We have considered comments of Reviewer 2 by improving the English language through the whole manuscript. All changes were noticed in red in the manuscript.

• It would be good to mention/justify the advantages of peptides over polymers, inorganic nanoparticles and liposomes, which are the mostly used materials for non-viral nucleic acid delivery

We thanked the reviewer for this suggestion. However, the field of nanomedicine covers a lot of delivery systems used in different physio-pathological context making a direct comparison difficult. Furthermore, such comparison will be beyond the scope of this review.

• The positive charge sometimes may cause toxicity and it may be good to provide a better justification for the non-toxicity of these positively charged peptides or the approached to make them non-toxic

We agreed with reviewer that positive charges are often toxic. One possibility to reduce surface charges is to graft PEG entities on the nanoparticle. The PEGylation shielded the nanoparticle surface charges making them more invisible and therefore less toxic.

• Peptide can also be used in conjugation with polymers and other type of materials to design efficient delivery systems. So a separate section discussion the synergistic use of peptides with other materials for delivery purposes would be appropriate.

We agreed with the reviewer’s comment.

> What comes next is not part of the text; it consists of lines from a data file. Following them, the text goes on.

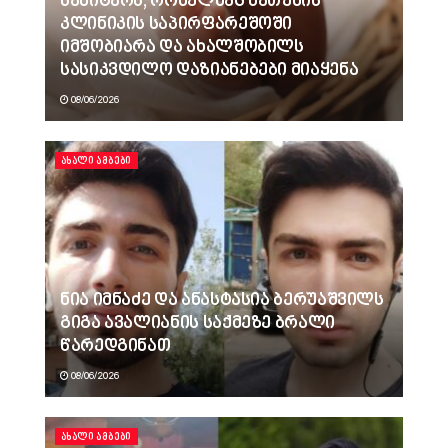
სანიტარს, რომელმაც ბათუმის
კლინიკის საპირფარეშოში
იმშობიარა და ახალშობილს
სასიკვდილო დაზიანებები მიაყენა
08/06/2026
ᲐᲮᲐᲚᲘ ᲐᲛᲑᲔᲑᲘ
ნია იმნაძე და ანასტასია ბერუაშვილს
გიგა ავალიანის საქმეზე ბრალი
წარედგინათ
08/06/2026
ᲐᲮᲐᲚᲘ ᲐᲛᲑᲔᲑᲘ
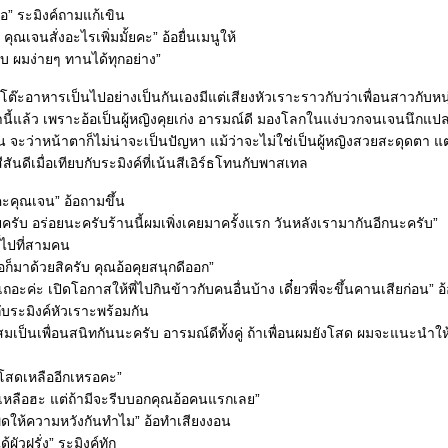
้อ” ระมิงค์ถามแก้เขิน
 คุณเจนสั่งอะไรเพิ่มมั้ยคะ” อ้อยื่นเมนูให้
ับ ผมง่ายๆ ทานได้ทุกอย่าง”
ะอาหารเป็นไปอย่างเป็นกันเองมีแต่เสียงหัวเราะราวกับว่าเพื่อนสาวกับหนุ่มร
านี้แล้ว เพราะอ้อเป็นผู้หญิงคุยเก่ง อารมณ์ดี มองโลกในแง่บวกจนเจนนึกแ
น จะว่าหน้าตาก็ไม่น่าจะเป็นปัญหา แม้ว่าจะไม่ใช่เป็นผู้หญิงสวยสะดุดตา แต่อ้
ีสันดีเมื่อเทียบกับระมิงค์ที่เน้นสีเอิร์ธโทนกับพาสเทล
าคะคุณเจน” อ้อถามขึ้น
ับ อร่อยนะครับร้านนี้ผมเพิ่งเคยมาครั้งแรก วันหลังเรามากันอีกนะครับ”
ี้ไปที่สามคน
อก็มาด้วยสิครับ คุณอ้อคุยสนุกดีออก”
อะค่ะ เปิดโอกาสให้พี่ไปกินข้าวกับคนอื่นบ้าง เดี๋ยวพี่จะขึ้นคานเสียก่อน” 
ับระมิงค์หัวเราะพร้อมกัน
มเป็นเพื่อนสนิทกันนะครับ อารมณ์ดีทั้งคู่ ถ้าเพื่อนผมยังโสด ผมจะแนะนำให้ร
่อนโสดเหลืออีกเหรอคะ”
ม่เหลือฮะ แต่ถ้ามีจะรีบบอกคุณอ้อคนแรกเลย”
พูดให้ความหวังกันทำไม” อ้อทำเสียงงอน
ผัวฝรั่ง” ระมิงค์ทัก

However, this review is only focalized on CPP able to self-assemble in the presence of nucleic acids in order to form peptide-based nanoparticles.

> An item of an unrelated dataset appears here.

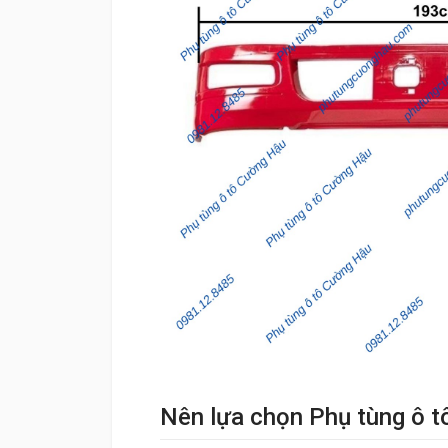
Nên lựa chọn Phụ tùng ô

We have added in the introduction the following sentence:

Page 4 line 125-127: “CPPs used in the covalent strategy or to decorate other nanoparticles such as polymers, nanotubes or even virus are reported elsewhere [29,30].”

• Looks like this review is more focused on CPPs but fusogenic peptides are also considered as promising alternatives. It may also be valuable to add a short section on fusogenic peptides or give some examples about their potential uses.

We agree with the reviewer 2 that fusogenic peptides are also considered as promising alternatives. In our review, we chose to only focus on peptides that are able to self-assemble in peptide-based nanoparticles, whatever their nature, origins or features. As the non-covalent peptide-nucleic acids strategy was first applied with some CPPs (MPG, Transportan), it was relatively normal that most of peptides developed in the peptide-based nanoparticles approach belonged then to this CPPs class. However the only common requirement we took into account in our paper was the ability to self-assemble in nanoparticles with nucleic acids by themselves. Moreover we decided to present these peptides by family (names, groups) instead of a classification by properties such as charged, amphipathic, fusogenic or antimicrobial nature (as Francesca Milletti did in her review Drug Discov Today 2012), for two reasons: (1) the frontier between classes is sometimes not so clear (ex CPPs vs antimicrobial peptides vs fusogenic peptides) (2) the self-assembly ability is the main property driving peptide-based nanoparticle formation. Finally, even if we did not display a specific section about fusogenic peptides, they are still present as shown in the “3. GALA/KALA/RALA family” for the GALA peptide.

 

Author Response File: Author Response.pdf

Round 2

Reviewer 1 Report

The authors addressed the main concerns from the required reviews (both major and minor critics), the revised version of the manuscript appears to be suitable for publication at Biomedicines. I congratulate the authors for their dedicated work in revising the article, especially with the inclusion of Figure 2, which raised the quality of the review. Therefore, I recommend the publication of the aforementioned article.